--- REQUIRED WORK ---
Beginning with the line containing "Major Responsibilities： Liaison" and ending with the line containing "Contribuez !", write out each line of the records below exactly; pictures and lines outside that range are left out.

INFORMATION Block Start

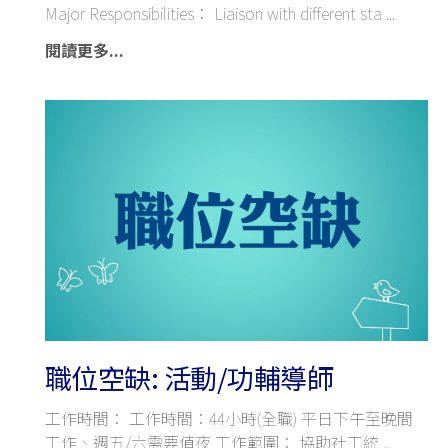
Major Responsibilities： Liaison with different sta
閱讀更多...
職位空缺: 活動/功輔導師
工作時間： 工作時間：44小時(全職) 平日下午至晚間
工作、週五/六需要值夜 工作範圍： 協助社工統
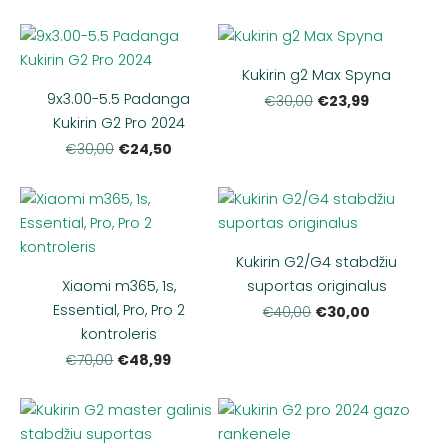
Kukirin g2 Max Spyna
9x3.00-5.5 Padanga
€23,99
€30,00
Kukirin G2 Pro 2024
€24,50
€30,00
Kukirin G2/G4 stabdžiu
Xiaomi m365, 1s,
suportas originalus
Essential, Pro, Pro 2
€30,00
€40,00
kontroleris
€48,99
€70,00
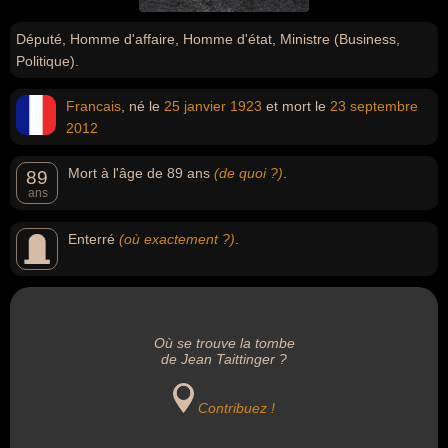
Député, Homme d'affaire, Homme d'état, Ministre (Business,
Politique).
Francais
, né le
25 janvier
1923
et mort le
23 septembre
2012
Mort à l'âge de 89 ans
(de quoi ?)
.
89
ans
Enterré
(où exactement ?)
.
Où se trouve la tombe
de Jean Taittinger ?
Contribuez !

INFORMATION Block End
INFORMATION Block Start

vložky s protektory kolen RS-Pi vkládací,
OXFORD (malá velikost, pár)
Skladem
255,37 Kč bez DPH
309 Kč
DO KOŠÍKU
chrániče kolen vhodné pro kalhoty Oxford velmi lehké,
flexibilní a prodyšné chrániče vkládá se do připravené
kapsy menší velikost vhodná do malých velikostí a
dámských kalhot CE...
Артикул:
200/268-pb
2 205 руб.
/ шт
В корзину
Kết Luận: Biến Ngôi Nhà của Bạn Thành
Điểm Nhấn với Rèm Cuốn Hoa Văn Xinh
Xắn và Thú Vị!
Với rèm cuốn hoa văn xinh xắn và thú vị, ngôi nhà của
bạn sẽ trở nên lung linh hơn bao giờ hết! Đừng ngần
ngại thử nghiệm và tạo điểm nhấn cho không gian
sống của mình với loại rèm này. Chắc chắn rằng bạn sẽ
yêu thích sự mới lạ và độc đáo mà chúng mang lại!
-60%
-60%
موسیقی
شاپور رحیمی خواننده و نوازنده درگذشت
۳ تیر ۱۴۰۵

INFORMATION Block End

--- TASK OUTPUT ---
Major Responsibilities： Liaison with different sta
閱讀更多...
職位空缺: 活動/功輔導師
工作時間： 工作時間：44小時(全職) 平日下午至晚間
工作、週五/六需要值夜 工作範圍： 協助社工統
Kukirin g2 Max Spyna
9x3.00-5.5 Padanga
€23,99
€30,00
Kukirin G2 Pro 2024
€24,50
€30,00
Kukirin G2/G4 stabdžiu
Xiaomi m365, 1s,
suportas originalus
Essential, Pro, Pro 2
€30,00
€40,00
kontroleris
€48,99
€70,00
Député, Homme d'affaire, Homme d'état, Ministre (Business,
Politique).
Francais
, né le
25 janvier
1923
et mort le
23 septembre
2012
Mort à l'âge de 89 ans
(de quoi ?)
.
89
ans
Enterré
(où exactement ?)
.
Où se trouve la tombe
de Jean Taittinger ?
Contribuez !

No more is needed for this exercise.